While Mazie’s life was not without challenges, it was when she worked in the rural community of Waimanalo on Oahu that she saw firsthand the struggles individuals and families in underserved communities face. While attending the University of Hawaii at Manoa, Mazie protested the Vietnam War, her first experience in political action as a way to make systemic change. She was part of a small group of young activists who recognized that protesting and marching wasn’t enough — they needed seats at the table to bring about change. Driven by her desire to be a more effective advocate for others, Mazie went to law school, graduating from the Georgetown University Law Center in 1978.

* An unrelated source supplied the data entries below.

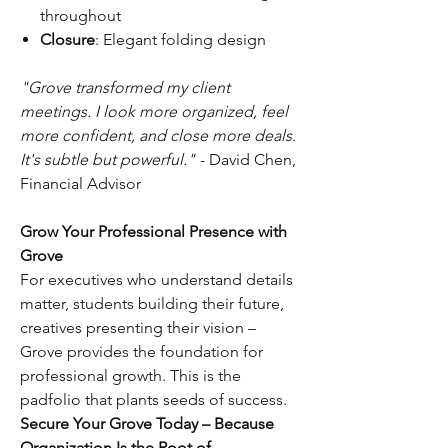
throughout
Closure
: Elegant folding design
"Grove transformed my client
meetings. I look more organized, feel
more confident, and close more deals.
It's subtle but powerful."
- David Chen,
Financial Advisor
Grow Your Professional Presence with
Grove
For executives who understand details
matter, students building their future,
creatives presenting their vision –
Grove provides the foundation for
professional growth. This is the
padfolio that plants seeds of success.
Secure Your Grove Today – Because
Organization Is the Root of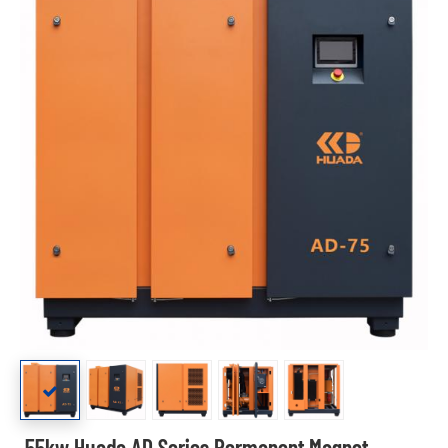
55kw Huada AD Series Permanent Magnet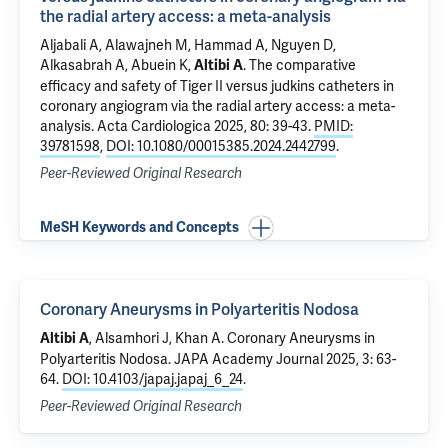
the radial artery access: a meta-analysis
Aljabali A, Alawajneh M, Hammad A, Nguyen D,
Alkasabrah A, Abuein K,
.
The comparative
Altibi A
efficacy and safety of Tiger II versus judkins catheters in
coronary angiogram via the radial artery access: a meta-
analysis
. Acta Cardiologica 2025, 80: 39-43.
PMID:
39781598
,
DOI: 10.1080/00015385.2024.2442799
.
Peer-Reviewed Original Research
MeSH Keywords and Concepts
Coronary Aneurysms in Polyarteritis Nodosa
, Alsamhori J, Khan A.
Coronary Aneurysms in
Altibi A
Polyarteritis Nodosa
. JAPA Academy Journal 2025, 3: 63-
64.
DOI: 10.4103/japaj.japaj_6_24
.
Peer-Reviewed Original Research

Mazie first ran for and won a seat in the Hawaii State House of Representatives in 1980, where she earned a reputation as a fearless advocate for consumers. She was elected Hawaii’s Lieutenant Governor in 1994. While she lost her race for governor in 2002, the lessons learned from that experience enabled her to win the election to represent Hawaii’s Second Congressional District in 2006. She was elected to the U.S. Senate in 2012.
In Congress, Mazie is a leader in our continuing fight for equal opportunity and protections for all people especially in the areas of education, health care, voting and civil rights, and support for our keiki, kupuna, and veterans.

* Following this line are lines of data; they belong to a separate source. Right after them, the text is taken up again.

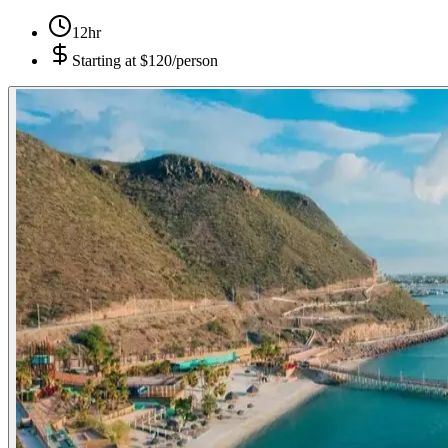
12hr
Starting at
$120/person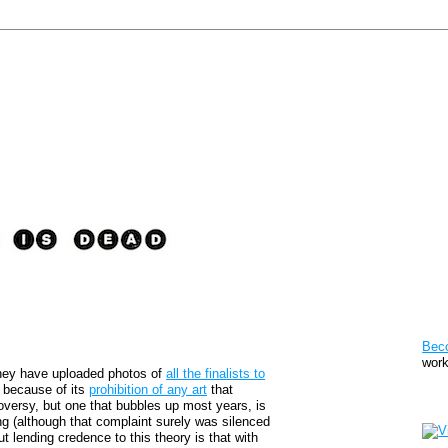
Pat
Bec
work
hey have uploaded photos of
all the finalists to
y because of its
prohibition of any art
that
Sto
roversy, but one that bubbles up most years, is
ing (although that complaint surely was silenced
ut lending credence to this theory is that with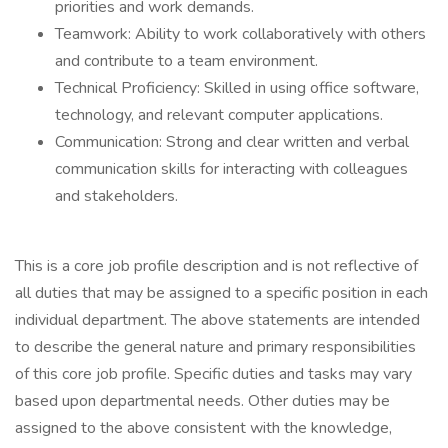
priorities and work demands.
Teamwork: Ability to work collaboratively with others
and contribute to a team environment.
Technical Proficiency: Skilled in using office software,
technology, and relevant computer applications.
Communication: Strong and clear written and verbal
communication skills for interacting with colleagues
and stakeholders.
This is a core job profile description and is not reflective of
all duties that may be assigned to a specific position in each
individual department. The above statements are intended
to describe the general nature and primary responsibilities
of this core job profile. Specific duties and tasks may vary
based upon departmental needs. Other duties may be
assigned to the above consistent with the knowledge,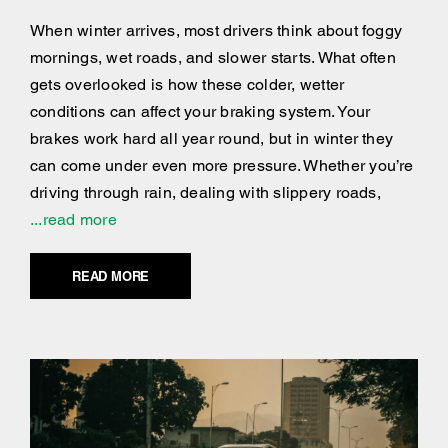
When winter arrives, most drivers think about foggy
mornings, wet roads, and slower starts. What often
gets overlooked is how these colder, wetter
conditions can affect your braking system. Your
brakes work hard all year round, but in winter they
can come under even more pressure. Whether you’re
driving through rain, dealing with slippery roads,
...read more
READ MORE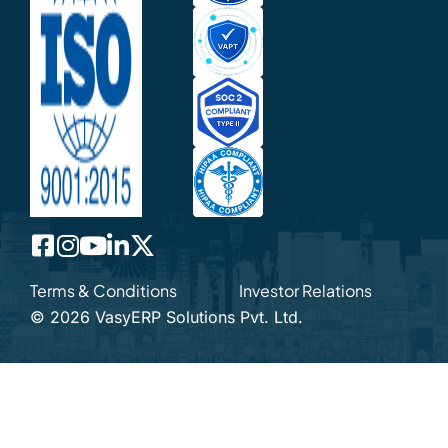
Terms & Conditions
Investor Relations
©
2026
VasyERP Solutions Pvt. Ltd.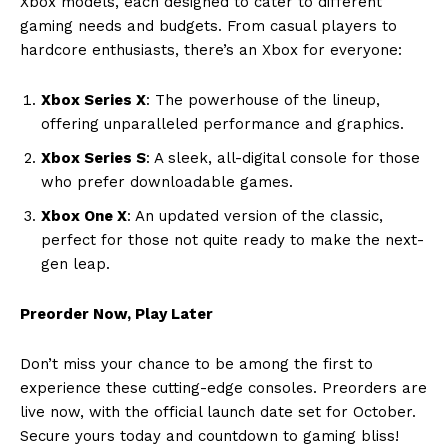
Xbox models, each designed to cater to different
gaming needs and budgets. From casual players to
hardcore enthusiasts, there’s an Xbox for everyone:
Xbox Series X
: The powerhouse of the lineup,
offering unparalleled performance and graphics.
Xbox Series S
: A sleek, all-digital console for those
who prefer downloadable games.
Xbox One X
: An updated version of the classic,
perfect for those not quite ready to make the next-
gen leap.
Preorder Now, Play Later
Don’t miss your chance to be among the first to
experience these cutting-edge consoles. Preorders are
live now, with the official launch date set for October.
Secure yours today and countdown to gaming bliss!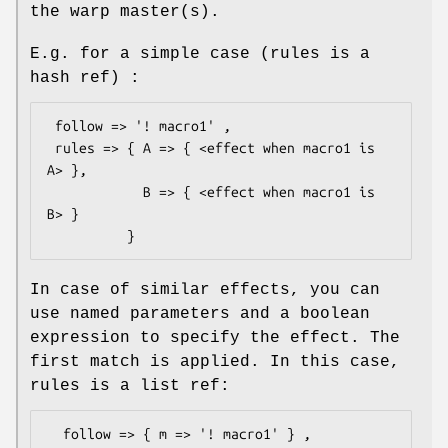
the warp master(s).
E.g. for a simple case (rules is a
hash ref) :
 follow => '! macro1' ,

 rules => { A => { <effect when macro1 is 
A> },

            B => { <effect when macro1 is 
B> }

In case of similar effects, you can
use named parameters and a boolean
expression to specify the effect. The
first match is applied. In this case,
rules is a list ref:
  follow => { m => '! macro1' } ,
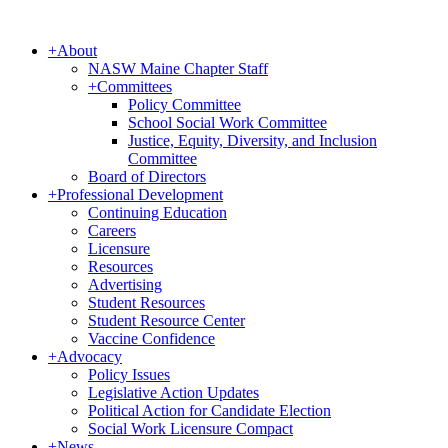
+
About
NASW Maine Chapter Staff
+
Committees
Policy Committee
School Social Work Committee
Justice, Equity, Diversity, and Inclusion
Committee
Board of Directors
+
Professional Development
Continuing Education
Careers
Licensure
Resources
Advertising
Student Resources
Student Resource Center
Vaccine Confidence
+
Advocacy
Policy Issues
Legislative Action Updates
Political Action for Candidate Election
Social Work Licensure Compact
+
News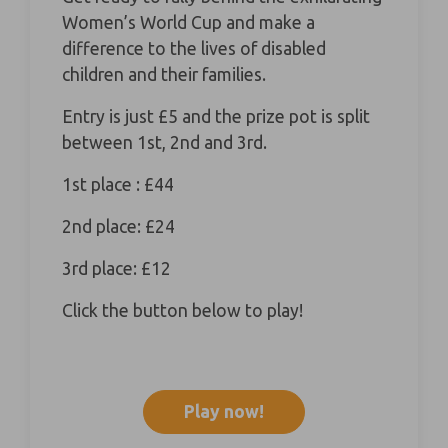
Women’s World Cup and make a
difference to the lives of disabled
children and their families.
Entry is just £5 and the prize pot is split
between 1st, 2nd and 3rd.
1st place : £44
2nd place: £24
3rd place: £12
Click the button below to play!
Play now!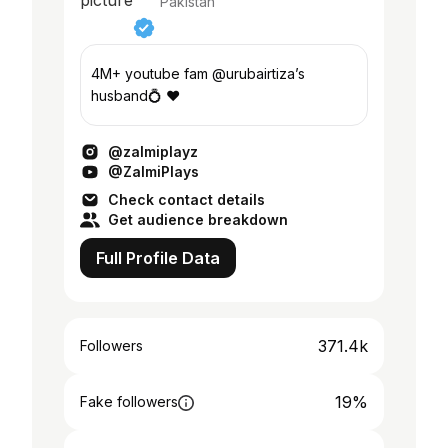
Pakistan
4M+ youtube fam @urubairtiza’s
husband💍 ❤️
@zalmiplayz
@ZalmiPlays
Check contact details
Get audience breakdown
Full Profile Data
371.4k
Followers
19%
Fake followers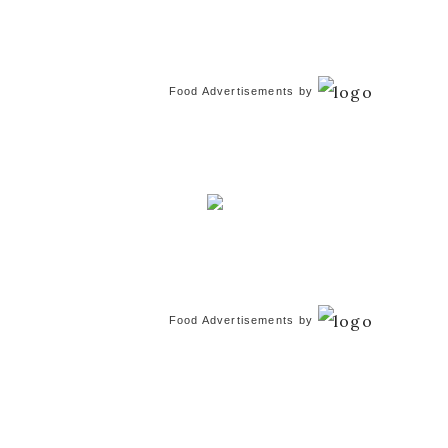
Food Advertisements
by
Food Advertisements
by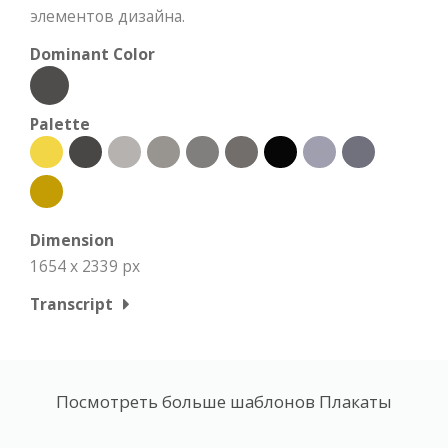
элементов дизайна.
Dominant Color
Palette
Dimension
1654 x 2339 px
Transcript
Посмотреть больше шаблонов Плакаты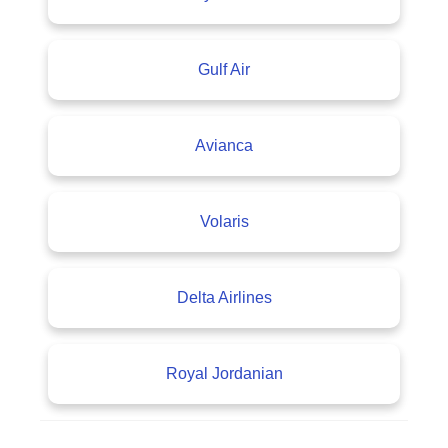
Gulf Air
Avianca
Volaris
Delta Airlines
Royal Jordanian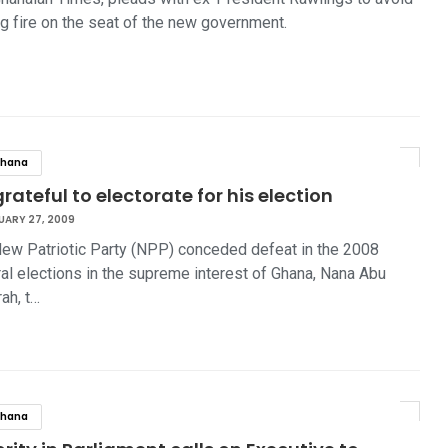
ng fire on the seat of the new government.
hana
rateful to electorate for his election
UARY 27, 2009
ew Patriotic Party (NPP) conceded defeat in the 2008
al elections in the supreme interest of Ghana, Nana Abu
ah, t…
hana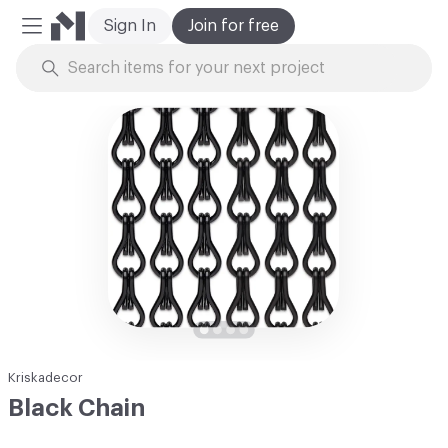
Sign In
Join for free
Mobile Menu
Skip to Content
Kriskadecor
Black Chain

Mazie says that there are people getting screwed in our country every second, minute, and hour of the day and during her time in public service she has worked to be a problem solver. Mazie follows three life lessons: 1) One person can make a difference and in Mazie’s life that is her mother; 2) Half the battle is showing up; and 3) You need to get out of your comfort zone.
With the challenges our country faces now, including the COVID-19 pandemic, we must make necessary and systemic changes for us to become more resilient, self-sustaining, and to build a stronger future.
Mazie lives in Honolulu with her husband Leighton Kim Oshima.